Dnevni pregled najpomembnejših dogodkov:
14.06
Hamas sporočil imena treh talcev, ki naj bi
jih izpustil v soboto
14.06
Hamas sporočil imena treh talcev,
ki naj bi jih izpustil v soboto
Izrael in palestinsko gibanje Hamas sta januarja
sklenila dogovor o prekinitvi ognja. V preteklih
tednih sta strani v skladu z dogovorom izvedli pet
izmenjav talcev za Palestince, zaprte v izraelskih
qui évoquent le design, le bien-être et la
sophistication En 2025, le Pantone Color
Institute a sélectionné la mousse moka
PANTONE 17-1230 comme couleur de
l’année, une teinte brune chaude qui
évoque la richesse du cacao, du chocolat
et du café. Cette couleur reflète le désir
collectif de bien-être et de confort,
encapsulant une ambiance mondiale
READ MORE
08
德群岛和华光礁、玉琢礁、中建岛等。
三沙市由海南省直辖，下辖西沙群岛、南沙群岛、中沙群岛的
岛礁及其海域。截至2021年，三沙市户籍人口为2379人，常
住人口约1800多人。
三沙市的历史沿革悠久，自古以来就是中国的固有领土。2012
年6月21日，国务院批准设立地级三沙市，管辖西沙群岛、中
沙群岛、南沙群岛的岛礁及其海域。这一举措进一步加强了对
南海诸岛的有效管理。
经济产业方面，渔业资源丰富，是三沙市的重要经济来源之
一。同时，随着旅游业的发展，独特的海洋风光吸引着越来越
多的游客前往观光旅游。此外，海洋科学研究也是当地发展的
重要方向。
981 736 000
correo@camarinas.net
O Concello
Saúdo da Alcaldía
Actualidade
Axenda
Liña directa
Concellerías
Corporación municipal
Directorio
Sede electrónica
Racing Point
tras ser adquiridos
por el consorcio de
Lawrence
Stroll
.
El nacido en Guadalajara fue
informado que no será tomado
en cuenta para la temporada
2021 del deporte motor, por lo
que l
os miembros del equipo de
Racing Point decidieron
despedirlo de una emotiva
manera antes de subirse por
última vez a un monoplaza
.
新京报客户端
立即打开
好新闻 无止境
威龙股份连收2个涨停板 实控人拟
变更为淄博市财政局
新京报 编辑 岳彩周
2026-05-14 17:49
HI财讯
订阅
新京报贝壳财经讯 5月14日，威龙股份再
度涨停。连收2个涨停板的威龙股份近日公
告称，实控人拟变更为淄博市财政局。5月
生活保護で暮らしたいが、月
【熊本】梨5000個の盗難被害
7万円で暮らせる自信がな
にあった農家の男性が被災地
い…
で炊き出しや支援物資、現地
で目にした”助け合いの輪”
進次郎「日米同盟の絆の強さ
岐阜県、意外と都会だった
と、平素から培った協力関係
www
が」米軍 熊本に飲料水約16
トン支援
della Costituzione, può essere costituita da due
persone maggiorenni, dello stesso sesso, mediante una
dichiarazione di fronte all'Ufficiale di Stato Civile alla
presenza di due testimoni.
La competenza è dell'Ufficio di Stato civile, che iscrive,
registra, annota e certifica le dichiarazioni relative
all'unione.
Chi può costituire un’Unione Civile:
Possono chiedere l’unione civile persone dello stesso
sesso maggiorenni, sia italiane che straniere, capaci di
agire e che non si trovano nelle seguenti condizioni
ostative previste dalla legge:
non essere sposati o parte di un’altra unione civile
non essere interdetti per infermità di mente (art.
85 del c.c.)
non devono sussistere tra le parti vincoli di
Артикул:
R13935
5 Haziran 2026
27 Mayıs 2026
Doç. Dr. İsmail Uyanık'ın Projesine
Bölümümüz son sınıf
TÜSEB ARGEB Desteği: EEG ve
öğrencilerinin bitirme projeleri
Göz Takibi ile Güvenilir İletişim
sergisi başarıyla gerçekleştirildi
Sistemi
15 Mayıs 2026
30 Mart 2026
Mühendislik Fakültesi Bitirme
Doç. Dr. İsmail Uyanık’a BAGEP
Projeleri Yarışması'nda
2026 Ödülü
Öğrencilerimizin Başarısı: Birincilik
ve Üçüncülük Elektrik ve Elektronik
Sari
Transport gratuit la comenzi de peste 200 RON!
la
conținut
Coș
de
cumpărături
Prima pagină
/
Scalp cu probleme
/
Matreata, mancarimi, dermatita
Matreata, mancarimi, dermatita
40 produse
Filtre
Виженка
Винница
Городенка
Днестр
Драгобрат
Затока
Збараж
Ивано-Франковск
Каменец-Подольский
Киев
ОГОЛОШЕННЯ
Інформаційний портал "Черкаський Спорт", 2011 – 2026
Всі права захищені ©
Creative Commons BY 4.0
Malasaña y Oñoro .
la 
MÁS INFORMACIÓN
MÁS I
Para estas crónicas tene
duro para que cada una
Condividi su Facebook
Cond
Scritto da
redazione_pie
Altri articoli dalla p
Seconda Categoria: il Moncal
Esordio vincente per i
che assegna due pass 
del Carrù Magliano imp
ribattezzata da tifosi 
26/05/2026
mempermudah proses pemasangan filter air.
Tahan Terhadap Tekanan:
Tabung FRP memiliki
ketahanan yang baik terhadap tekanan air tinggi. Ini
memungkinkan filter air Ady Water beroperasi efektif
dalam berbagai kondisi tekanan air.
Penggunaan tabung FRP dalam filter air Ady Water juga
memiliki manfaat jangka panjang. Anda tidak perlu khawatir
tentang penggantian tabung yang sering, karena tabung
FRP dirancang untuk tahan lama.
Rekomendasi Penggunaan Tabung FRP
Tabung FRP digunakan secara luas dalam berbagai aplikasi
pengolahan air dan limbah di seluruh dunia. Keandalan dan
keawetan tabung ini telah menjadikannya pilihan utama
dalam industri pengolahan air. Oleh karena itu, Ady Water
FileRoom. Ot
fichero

────────────────

• Problem: Where a line in the records above contains the word "talcev", copy that line.

• Completed exercise:
Hamas sporočil imena treh talcev, ki naj bi
Hamas sporočil imena treh talcev,
izmenjav talcev za Palestince, zaprte v izraelskih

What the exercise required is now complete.